## Texto proporcionado

******************************

En la zona del norte de Esmeraldas, cuando muere un niño o una niña menor de 7 años, por considerarlo un ángel, lo despiden con el chigualo. Los elementos que forman parte del funeral, que dura toda la noche, son: los cantos alusivos a la inocencia del infante y su entrada al cielo, juegos corporales colectivos a manera de rondas infantiles y cuadrillas, comparten comidas y bebidas, recitaciones y décimas; todo en el salón de la casa de sus padres o padrinos, decorado fundamentalmente de color blanco o colores claros. Este ambiente con tinte de celebración alude a que su ser amado será recibido de la misma manera en el cielo.
Los arrullos, por su parte, son cantos que se hacen en honor a los santos y vírgenes a los cuales se adoran u homenajean durante todo un día que corresponde con la fecha fijada por el calendario católico. Entre los arrullos más conocidos está el de la Virgen del Carmen en el mes de julio, a San Antonio en junio y a San Martín de Porres en noviembre.
En ritmo de arrullo también se pueden componer canciones que tocan temas de la vida diaria de las comunidades.

******************************

## Material proporcionado
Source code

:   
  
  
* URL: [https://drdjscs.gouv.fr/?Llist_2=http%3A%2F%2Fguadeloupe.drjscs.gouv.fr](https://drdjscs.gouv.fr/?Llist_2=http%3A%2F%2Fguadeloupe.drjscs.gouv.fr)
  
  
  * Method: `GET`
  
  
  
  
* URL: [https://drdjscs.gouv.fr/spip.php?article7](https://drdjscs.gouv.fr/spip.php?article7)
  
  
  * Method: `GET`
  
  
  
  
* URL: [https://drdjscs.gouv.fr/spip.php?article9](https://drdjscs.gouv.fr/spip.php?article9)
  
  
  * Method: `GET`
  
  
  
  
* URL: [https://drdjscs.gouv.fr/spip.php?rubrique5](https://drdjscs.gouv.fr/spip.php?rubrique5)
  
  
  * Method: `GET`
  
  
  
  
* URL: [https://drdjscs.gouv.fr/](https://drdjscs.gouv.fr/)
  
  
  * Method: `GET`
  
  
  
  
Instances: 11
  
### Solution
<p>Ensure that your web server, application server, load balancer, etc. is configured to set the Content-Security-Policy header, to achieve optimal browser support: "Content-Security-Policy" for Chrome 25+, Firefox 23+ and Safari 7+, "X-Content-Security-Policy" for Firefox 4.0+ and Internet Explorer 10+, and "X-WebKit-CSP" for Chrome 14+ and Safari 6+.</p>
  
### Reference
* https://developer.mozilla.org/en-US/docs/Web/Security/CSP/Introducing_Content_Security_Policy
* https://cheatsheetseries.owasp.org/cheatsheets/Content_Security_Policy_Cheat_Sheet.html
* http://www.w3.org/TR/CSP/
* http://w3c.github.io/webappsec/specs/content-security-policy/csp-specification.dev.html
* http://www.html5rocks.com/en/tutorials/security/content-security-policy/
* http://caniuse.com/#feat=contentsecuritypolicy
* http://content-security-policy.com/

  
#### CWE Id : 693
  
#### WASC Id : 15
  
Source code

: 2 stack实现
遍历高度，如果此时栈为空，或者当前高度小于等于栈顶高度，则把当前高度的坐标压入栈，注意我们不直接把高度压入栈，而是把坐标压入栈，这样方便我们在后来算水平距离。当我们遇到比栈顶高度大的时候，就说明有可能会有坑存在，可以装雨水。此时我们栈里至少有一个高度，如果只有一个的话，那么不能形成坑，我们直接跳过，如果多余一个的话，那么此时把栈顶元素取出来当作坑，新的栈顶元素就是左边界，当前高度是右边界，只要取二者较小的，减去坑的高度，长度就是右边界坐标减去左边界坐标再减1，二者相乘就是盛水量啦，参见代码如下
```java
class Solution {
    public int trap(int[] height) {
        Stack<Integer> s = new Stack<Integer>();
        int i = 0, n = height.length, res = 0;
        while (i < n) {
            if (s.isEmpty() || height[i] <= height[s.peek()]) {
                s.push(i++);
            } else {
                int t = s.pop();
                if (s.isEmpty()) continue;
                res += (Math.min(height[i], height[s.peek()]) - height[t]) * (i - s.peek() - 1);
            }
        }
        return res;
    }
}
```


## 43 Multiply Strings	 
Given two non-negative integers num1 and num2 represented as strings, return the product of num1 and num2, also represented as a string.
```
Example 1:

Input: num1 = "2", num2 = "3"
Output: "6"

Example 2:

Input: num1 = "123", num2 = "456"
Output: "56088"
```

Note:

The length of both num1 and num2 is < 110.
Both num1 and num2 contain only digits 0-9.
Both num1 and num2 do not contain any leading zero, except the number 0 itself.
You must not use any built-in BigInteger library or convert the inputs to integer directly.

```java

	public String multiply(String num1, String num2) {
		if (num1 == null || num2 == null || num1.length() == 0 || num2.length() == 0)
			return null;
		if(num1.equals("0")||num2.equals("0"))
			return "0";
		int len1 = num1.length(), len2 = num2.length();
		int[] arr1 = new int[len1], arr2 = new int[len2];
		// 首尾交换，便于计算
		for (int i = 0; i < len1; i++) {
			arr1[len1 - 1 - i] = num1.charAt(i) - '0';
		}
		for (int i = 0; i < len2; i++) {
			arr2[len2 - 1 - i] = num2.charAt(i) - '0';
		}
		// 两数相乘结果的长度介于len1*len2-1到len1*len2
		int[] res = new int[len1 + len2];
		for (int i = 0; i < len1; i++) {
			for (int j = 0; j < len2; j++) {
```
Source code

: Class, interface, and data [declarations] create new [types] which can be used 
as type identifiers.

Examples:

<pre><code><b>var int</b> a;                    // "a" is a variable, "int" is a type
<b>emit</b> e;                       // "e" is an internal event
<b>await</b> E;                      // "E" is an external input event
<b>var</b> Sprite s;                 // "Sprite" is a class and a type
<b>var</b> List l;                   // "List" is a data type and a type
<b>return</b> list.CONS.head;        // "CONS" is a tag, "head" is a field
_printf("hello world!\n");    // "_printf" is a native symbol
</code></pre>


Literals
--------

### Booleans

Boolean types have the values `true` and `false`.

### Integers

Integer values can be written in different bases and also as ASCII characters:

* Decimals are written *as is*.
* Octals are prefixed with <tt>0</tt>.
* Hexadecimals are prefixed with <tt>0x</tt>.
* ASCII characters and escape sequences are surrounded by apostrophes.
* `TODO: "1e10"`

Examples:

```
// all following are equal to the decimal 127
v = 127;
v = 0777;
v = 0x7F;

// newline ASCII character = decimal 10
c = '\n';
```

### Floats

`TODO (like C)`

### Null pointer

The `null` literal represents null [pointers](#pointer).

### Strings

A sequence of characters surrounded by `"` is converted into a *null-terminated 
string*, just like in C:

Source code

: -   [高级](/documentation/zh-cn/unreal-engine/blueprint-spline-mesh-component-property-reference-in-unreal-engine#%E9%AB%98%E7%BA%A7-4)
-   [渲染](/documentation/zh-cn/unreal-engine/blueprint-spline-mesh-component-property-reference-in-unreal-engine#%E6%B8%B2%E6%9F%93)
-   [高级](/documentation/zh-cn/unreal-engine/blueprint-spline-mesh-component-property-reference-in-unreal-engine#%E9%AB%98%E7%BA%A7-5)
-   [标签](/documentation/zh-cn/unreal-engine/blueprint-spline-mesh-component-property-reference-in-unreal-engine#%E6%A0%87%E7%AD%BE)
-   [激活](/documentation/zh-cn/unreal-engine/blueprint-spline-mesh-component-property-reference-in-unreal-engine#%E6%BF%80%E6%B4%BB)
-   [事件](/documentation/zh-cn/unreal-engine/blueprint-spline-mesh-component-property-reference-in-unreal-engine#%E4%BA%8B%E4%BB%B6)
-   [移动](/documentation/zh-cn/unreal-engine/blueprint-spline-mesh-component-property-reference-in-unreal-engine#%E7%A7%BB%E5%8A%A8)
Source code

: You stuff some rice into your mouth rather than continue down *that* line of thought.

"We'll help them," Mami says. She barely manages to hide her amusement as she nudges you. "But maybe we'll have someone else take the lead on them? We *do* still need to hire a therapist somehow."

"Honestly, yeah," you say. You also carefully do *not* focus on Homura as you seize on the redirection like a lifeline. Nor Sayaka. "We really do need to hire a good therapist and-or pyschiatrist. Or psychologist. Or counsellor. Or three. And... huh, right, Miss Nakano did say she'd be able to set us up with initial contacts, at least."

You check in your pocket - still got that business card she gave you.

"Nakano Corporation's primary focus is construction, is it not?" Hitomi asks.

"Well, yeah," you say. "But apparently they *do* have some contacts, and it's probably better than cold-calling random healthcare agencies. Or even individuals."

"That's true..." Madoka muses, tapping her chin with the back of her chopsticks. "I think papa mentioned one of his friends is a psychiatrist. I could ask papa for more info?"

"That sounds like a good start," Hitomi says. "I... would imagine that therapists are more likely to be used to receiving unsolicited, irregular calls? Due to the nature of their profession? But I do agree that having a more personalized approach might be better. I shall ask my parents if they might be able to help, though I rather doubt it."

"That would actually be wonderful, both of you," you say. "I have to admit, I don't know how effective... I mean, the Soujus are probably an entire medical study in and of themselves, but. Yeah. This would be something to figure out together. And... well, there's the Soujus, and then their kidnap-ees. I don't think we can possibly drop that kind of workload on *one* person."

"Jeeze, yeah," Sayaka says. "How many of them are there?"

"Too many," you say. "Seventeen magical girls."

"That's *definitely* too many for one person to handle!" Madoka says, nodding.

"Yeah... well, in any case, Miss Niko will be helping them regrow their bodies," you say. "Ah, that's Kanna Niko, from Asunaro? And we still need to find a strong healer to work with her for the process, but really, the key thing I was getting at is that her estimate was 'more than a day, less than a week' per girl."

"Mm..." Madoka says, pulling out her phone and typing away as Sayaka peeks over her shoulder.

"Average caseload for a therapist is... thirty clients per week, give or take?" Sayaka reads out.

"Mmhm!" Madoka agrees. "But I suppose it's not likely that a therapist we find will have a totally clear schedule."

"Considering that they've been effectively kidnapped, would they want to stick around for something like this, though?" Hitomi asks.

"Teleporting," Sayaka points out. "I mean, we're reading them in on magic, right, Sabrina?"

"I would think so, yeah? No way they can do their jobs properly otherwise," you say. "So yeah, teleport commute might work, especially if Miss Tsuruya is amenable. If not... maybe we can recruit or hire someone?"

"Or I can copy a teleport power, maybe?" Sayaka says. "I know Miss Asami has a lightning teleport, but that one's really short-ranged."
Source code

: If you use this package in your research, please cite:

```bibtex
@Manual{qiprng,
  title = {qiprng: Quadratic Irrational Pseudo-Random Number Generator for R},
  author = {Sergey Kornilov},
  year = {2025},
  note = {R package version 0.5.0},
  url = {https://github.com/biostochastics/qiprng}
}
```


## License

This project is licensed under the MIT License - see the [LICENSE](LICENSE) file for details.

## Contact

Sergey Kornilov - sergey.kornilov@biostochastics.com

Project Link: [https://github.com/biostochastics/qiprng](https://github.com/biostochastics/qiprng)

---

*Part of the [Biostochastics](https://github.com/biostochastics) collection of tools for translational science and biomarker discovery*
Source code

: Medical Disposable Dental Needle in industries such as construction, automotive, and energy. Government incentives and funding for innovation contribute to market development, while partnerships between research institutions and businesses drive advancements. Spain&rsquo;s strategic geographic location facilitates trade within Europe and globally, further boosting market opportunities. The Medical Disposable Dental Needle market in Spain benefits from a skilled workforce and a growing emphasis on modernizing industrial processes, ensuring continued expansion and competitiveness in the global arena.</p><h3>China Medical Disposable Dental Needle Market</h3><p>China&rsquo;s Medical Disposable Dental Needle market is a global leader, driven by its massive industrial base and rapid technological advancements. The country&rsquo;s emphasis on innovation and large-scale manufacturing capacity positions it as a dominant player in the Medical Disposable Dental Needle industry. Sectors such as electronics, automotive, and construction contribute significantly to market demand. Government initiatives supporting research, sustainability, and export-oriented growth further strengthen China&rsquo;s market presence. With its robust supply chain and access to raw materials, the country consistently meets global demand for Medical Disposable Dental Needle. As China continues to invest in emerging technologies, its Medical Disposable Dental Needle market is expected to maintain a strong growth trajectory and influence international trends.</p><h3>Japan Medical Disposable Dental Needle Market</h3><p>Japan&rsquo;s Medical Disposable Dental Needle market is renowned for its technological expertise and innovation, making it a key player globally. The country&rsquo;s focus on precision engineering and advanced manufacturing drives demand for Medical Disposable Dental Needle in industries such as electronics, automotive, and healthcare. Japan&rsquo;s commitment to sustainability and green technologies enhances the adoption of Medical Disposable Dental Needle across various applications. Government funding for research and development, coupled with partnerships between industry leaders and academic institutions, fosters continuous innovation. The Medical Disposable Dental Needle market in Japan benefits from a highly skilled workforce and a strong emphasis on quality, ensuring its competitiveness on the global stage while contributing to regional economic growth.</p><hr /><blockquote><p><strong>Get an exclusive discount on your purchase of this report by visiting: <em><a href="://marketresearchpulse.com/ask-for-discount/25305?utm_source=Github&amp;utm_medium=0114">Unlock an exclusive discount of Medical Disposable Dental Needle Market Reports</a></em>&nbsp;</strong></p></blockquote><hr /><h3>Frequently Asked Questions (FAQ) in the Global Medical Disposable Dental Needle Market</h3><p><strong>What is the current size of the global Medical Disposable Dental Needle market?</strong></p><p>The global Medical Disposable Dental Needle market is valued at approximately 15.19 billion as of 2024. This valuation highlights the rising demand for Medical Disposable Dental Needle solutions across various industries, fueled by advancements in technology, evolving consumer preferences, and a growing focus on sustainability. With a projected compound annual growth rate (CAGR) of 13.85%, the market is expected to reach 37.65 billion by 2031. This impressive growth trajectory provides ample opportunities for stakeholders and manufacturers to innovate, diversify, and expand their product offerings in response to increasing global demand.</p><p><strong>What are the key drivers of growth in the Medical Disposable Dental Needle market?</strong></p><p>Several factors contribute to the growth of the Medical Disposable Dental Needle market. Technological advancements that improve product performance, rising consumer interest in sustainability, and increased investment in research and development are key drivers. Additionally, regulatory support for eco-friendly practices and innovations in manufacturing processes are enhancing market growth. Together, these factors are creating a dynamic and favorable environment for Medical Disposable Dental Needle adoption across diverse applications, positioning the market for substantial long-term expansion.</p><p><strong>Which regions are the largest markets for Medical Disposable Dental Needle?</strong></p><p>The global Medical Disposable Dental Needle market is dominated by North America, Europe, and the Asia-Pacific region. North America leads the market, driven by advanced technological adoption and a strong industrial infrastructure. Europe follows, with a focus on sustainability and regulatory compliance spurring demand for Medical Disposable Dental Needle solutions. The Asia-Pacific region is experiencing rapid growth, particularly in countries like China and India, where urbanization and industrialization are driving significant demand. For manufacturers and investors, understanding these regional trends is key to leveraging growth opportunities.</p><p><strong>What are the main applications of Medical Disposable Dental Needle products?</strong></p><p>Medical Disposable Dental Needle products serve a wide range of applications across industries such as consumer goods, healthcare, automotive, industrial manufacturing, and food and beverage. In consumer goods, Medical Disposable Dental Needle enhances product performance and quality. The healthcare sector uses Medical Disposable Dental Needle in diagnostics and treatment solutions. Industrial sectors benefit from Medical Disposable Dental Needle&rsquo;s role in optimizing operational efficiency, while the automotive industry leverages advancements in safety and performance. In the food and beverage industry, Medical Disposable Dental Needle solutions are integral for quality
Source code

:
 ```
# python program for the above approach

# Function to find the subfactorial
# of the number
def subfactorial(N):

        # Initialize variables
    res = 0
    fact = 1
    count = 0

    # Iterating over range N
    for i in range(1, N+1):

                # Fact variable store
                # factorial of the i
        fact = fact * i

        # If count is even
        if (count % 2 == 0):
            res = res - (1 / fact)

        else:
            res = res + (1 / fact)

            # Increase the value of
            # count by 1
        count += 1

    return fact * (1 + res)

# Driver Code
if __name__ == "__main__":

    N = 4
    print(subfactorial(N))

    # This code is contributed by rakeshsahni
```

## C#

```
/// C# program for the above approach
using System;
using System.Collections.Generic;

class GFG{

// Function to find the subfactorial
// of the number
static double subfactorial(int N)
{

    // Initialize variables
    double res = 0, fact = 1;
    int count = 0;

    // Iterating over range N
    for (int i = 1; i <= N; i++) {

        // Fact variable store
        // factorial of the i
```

******************************

## Tarea a realizar 1
Responde estas preguntas sobre el texto del chigualo y los arrullos:
(a) ¿Qué edad debe tener, como máximo, un niño o una niña fallecidos para que en el norte de Esmeraldas se les despida con el chigualo?
(b) ¿De qué color se decora fundamentalmente el salón donde se realiza el chigualo?
(c) ¿En qué mes se dedica un arrullo a San Martín de Porres?
## Tarea a realizar 2
Prosigue el texto sobre el chigualo y los arrullos a partir de su última oración.

## Respuesta del ejercicio 1
(a) Debe ser menor de 7 años.
(b) Se decora fundamentalmente de color blanco o de colores claros.
(c) En noviembre.

## Respuesta del ejercicio 2
La música marimba de Esmeraldas
Incorpora instrumentos como la marimba, bombo, guasá y cununo, acompañados de bailadores y vestimentas típicas; mediante esta música y danza el pueblo afroesmeraldeño expresa su identidad, espiritualidad y cultura propia (Minda, 2014).
El canto de marimba «La Caderona» es un ritmo que se concibe como un canto dedicado a la belleza de la mujer afroecuatoriana; esta belleza se manifiesta a través de la coreografía de la danza.
La bomba del Valle del Chota
Es un género musical propio de ese territorio ancestral, tiene su propia danza y se entona con el instrumento llamado también «bomba», símbolo cultural de los ciudadanos afrochoteños.